Les ombres du passé

Premier volume d’une trilogie policière sur les secrets et les drames familiaux, Les ombres du passé est ce qu’on pourrait appeler un petit chef-d’oeuvre du genre. Tout est pourtant bien classique au départ : Roy Slater revient dans la ville de son enfance pour s’occuper de son père mourant, lequel le déteste ouvertement et ne mâche pas son animosité. La découverte d’un cadavre dans un bois et les réminiscences de son ancienne vie vont l’amener à faire le point sur le grand drame de son enfance : le suicide de son frère en prison, arrêté après un double meurtre.

Le grand art de Thomas H. Cook, est de dévoiler l’intrigue par petits morceaux, presque négligemment, un indice au détour d’une conversation, un souvenir visuel qui remonte à la surface, comme autant de poussière qu’on enlèverait d’un tableau afin de découvrir la toile originale cachée depuis des années. L’autre point fort de l’auteur, c’est son efficacité. Le style est simple, peu de descriptions, et pourtant l’ambiance est bien là, pesante, sombre, avec des personnages marqués qui manipulent la vérité à leur guise.

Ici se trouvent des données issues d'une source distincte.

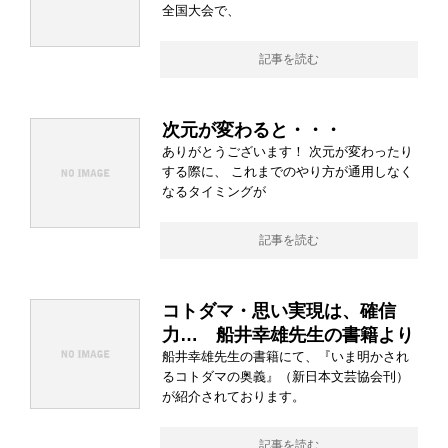
全国大会で、
記事を読む
次元が変わると・・・
ありがとうございます！ 次元が変わったり
する際に、 これまでのやり方が通用しなく
なるタイミングが
記事を読む
コトダマ・思い実現は、確信
力… 船井幸雄先生の書籍より
船井幸雄先生の書籍にて、『いま明かされ
るコトダマの奥義』（新日本文芸協会刊）
が紹介されております。
記事を読む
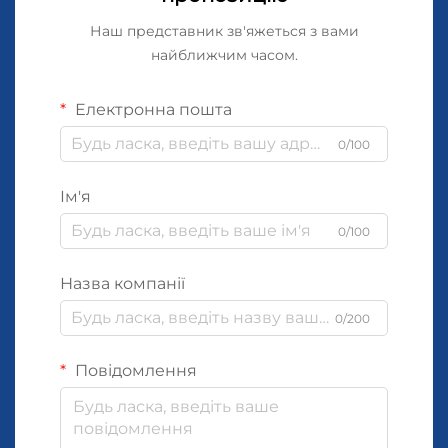
Наш представник зв'яжеться з вами
найближчим часом.
Електронна пошта
0/100
Ім'я
0/100
Назва компанії
0/200
Повідомлення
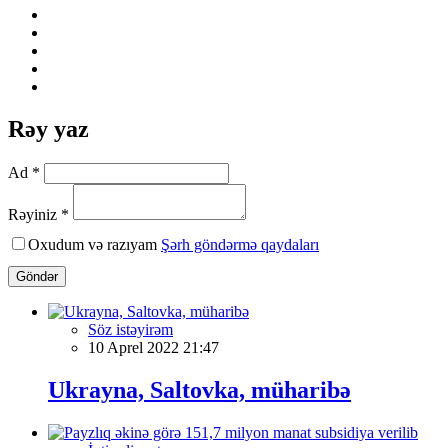
Rəy yaz
Ad *
Rəyiniz *
Oxudum və razıyam
Şərh göndərmə qaydaları
Göndər
Söz istəyirəm
10 Aprel 2022 21:47
Ukrayna, Saltovka, müharibə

Que s’est-il donc passé il y a vingt ans, dans cette ville perdue où deux communautés semblent se haïr, et où le Shérif détient tous les pouvoirs ? Pourquoi tout le monde regarde Roy étrangement, quel rôle a-t-il joué dans le double meurtre ? Entre mélancolie et roman noir, Thomas H. Cook nous immerge dans l’ambiguïté des liens familiaux, avec un talent rare pour la narration et le suspense. Et comme toujours chez Cook, la vérité est là, sous nos yeux et ceux des protagonistes, simple mais cruelle.

A noter qu’en septembre paraîtra toujours en folio le deuxième volume de cette trilogie, Les feuilles mortes, un chef d’oeuvre total qui se lit d’une traite. Mais on en reparlera !

Les ombres du passé, Thomas H. Cook, Folio Policier 5.60 €.

Le Don

Le Don, l’ultime héritage, de Patrick O’Leary est un roman de fantasy charmeur, roublard, qui tout en respectant les canons du genre (les dragons, la magie, la lutte du bien contre le mal), affiche une nette originalité. Tout d’abord l’écriture est belle, simple mais souvent poétique, riche en images et en symboles. Et l’histoire, qui au départ est formée de plusieurs intrigues qui s’emboîtent les unes dans les autres, tel un jeu de poupée russe, est au final plus facile à suivre qu’il n’y paraît.

Cela commence sur un navire, en pleine nuit, entourée d’une mer d’huile et sombre, où dorment quelques mystérieux monstres marins. Un matelot, conteur à ses heures, va transmettre à l’équipage et à son capitaine une bien étrange histoire, où il est question d’oiseau maléfique, de roi déchu, de sorciers mythiques, et surtout du vent, ce vent mystérieux qu’on chevauche, qui est à la source de toute la magie du royaume.

Petit à petit ce conte va s’étoffer, et un autre conte va s’en détacher, puis encore un autre… Mais tout cela n’est-il qu’un conte ?

Patrick O’Leary, écrivain américain dont c’est le second roman publié en France, signe là une oeuvre attirante et féerique, humble et subtile.

Le Don, Patrick O’leary, éditions Mnémos 21 €.